- [Task]:
Below are the records. Count the lines containing the string "meter", and reply with the number alone.

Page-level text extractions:

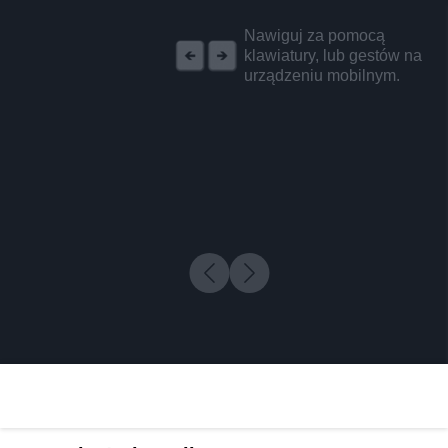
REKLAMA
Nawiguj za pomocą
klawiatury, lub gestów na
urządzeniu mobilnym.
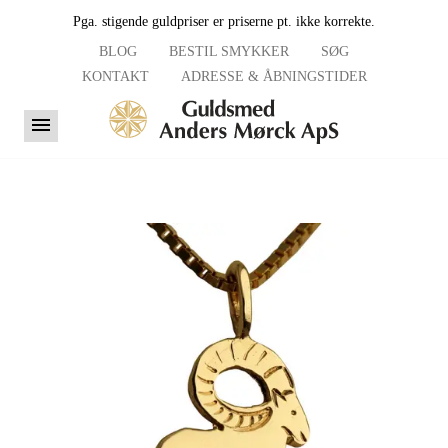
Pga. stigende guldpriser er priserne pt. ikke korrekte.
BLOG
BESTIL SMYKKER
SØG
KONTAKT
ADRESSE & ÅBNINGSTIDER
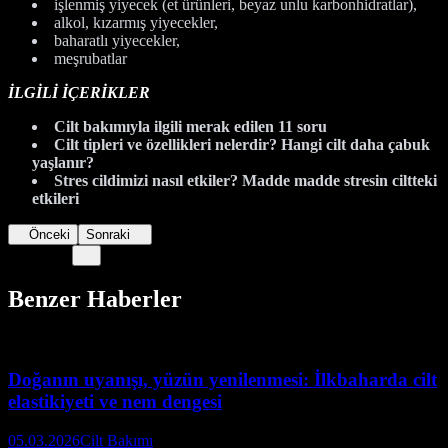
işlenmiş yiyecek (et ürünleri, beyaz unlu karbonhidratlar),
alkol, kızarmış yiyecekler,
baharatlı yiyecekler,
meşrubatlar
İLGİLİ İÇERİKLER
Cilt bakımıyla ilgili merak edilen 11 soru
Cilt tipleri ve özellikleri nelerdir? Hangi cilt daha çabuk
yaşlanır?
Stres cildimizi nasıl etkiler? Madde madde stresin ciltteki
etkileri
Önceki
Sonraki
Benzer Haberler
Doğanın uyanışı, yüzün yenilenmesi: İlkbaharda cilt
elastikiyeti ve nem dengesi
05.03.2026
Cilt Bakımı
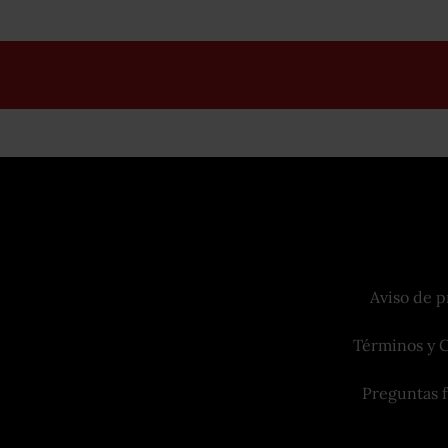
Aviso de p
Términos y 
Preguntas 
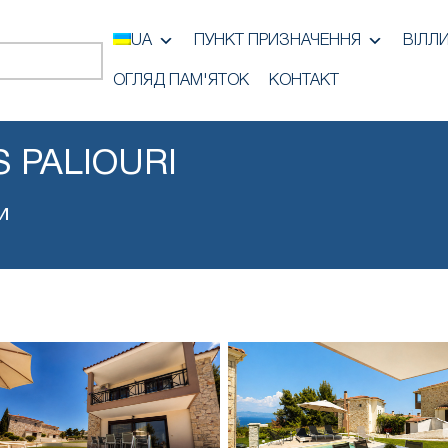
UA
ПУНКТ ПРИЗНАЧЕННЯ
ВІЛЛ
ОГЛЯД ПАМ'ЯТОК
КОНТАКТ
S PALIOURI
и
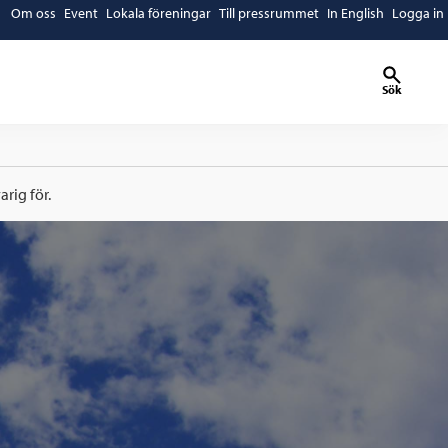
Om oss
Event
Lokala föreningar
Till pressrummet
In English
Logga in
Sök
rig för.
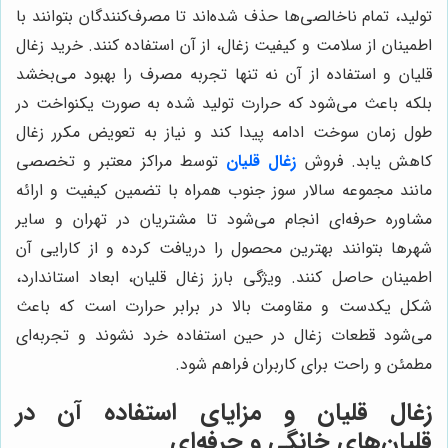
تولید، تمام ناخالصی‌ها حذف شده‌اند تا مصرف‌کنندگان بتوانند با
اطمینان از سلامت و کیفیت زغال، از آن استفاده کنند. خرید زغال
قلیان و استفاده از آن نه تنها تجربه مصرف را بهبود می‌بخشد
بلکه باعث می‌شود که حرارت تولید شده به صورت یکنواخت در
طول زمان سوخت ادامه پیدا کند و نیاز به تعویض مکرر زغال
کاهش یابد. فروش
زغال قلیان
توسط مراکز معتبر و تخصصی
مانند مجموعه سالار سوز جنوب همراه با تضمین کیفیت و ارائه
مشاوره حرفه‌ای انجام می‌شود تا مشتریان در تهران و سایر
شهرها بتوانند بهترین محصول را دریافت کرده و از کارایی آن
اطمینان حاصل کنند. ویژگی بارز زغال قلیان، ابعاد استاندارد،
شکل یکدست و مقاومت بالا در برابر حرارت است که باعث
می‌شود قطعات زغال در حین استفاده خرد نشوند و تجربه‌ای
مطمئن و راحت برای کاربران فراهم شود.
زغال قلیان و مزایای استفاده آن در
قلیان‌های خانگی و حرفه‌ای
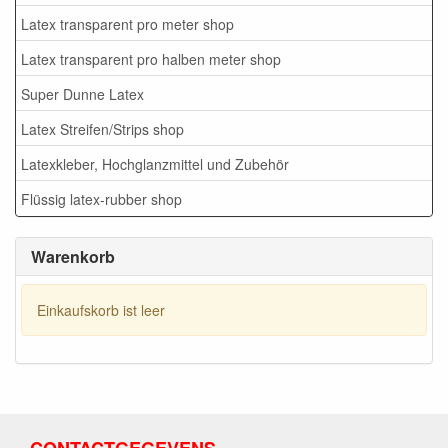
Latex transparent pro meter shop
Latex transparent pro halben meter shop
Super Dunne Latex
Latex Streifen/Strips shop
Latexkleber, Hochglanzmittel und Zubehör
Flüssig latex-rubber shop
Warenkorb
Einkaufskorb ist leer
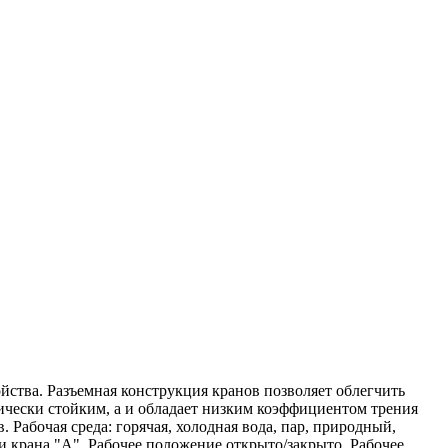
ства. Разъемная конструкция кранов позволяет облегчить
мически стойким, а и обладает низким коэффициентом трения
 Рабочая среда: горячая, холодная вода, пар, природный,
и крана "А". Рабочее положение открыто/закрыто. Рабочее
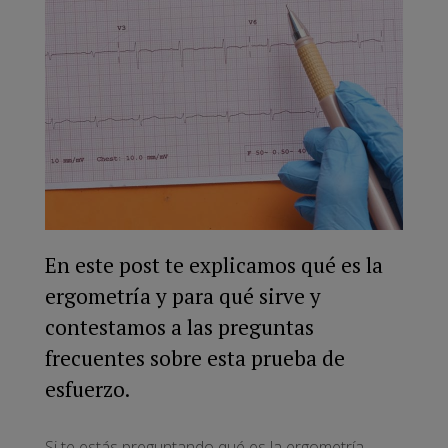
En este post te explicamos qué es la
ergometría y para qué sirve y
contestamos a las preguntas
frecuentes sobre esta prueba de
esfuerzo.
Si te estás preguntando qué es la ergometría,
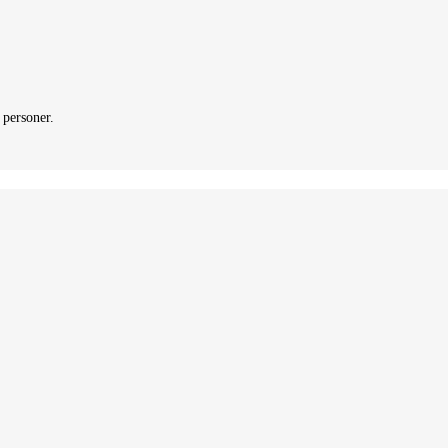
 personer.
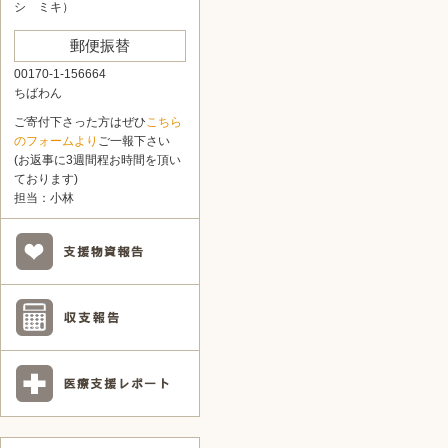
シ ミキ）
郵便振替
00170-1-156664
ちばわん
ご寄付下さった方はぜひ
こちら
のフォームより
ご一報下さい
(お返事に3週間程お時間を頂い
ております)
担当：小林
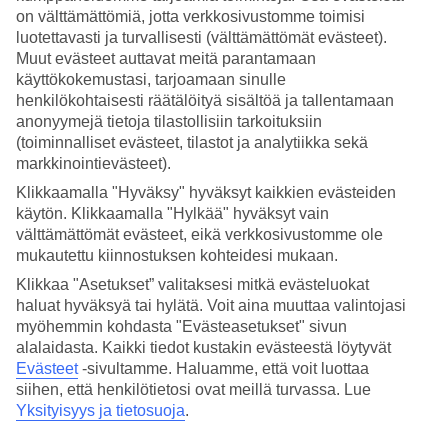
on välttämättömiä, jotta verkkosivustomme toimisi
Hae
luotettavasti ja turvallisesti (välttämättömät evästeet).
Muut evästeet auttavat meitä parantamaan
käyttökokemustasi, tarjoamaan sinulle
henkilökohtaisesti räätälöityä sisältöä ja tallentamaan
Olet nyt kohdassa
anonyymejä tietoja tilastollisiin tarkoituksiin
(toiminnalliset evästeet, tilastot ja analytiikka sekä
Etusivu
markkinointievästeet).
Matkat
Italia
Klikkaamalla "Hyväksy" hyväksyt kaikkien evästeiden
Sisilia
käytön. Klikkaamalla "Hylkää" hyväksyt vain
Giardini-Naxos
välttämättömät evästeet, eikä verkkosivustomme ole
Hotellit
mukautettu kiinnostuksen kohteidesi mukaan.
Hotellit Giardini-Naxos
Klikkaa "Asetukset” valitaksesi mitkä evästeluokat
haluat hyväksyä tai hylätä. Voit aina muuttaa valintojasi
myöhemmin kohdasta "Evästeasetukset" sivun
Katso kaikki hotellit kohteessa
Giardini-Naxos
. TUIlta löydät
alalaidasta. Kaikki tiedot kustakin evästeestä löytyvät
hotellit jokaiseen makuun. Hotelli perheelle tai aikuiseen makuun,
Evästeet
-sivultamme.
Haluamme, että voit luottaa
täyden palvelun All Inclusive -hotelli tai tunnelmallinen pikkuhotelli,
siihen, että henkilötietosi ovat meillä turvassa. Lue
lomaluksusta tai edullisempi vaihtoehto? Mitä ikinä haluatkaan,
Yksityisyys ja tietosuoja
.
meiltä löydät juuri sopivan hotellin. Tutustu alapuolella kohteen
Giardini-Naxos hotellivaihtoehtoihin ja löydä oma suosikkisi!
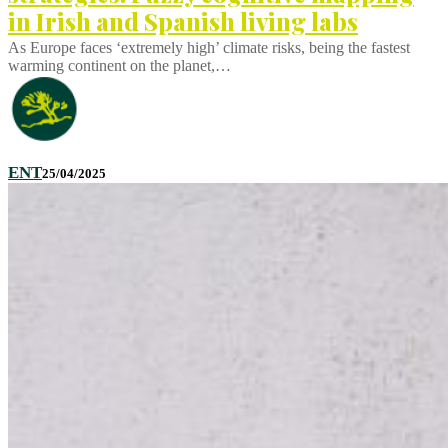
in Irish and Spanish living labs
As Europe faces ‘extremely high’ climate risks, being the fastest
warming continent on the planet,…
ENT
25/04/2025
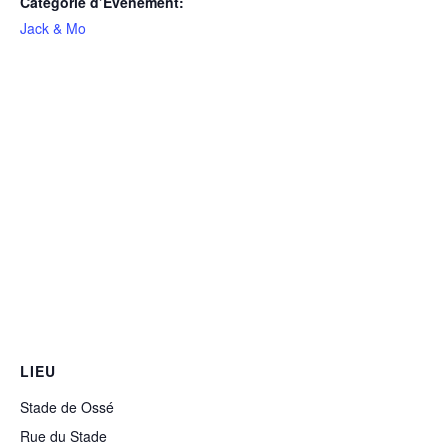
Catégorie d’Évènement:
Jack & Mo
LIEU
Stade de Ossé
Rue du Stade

- [Task answer]:
2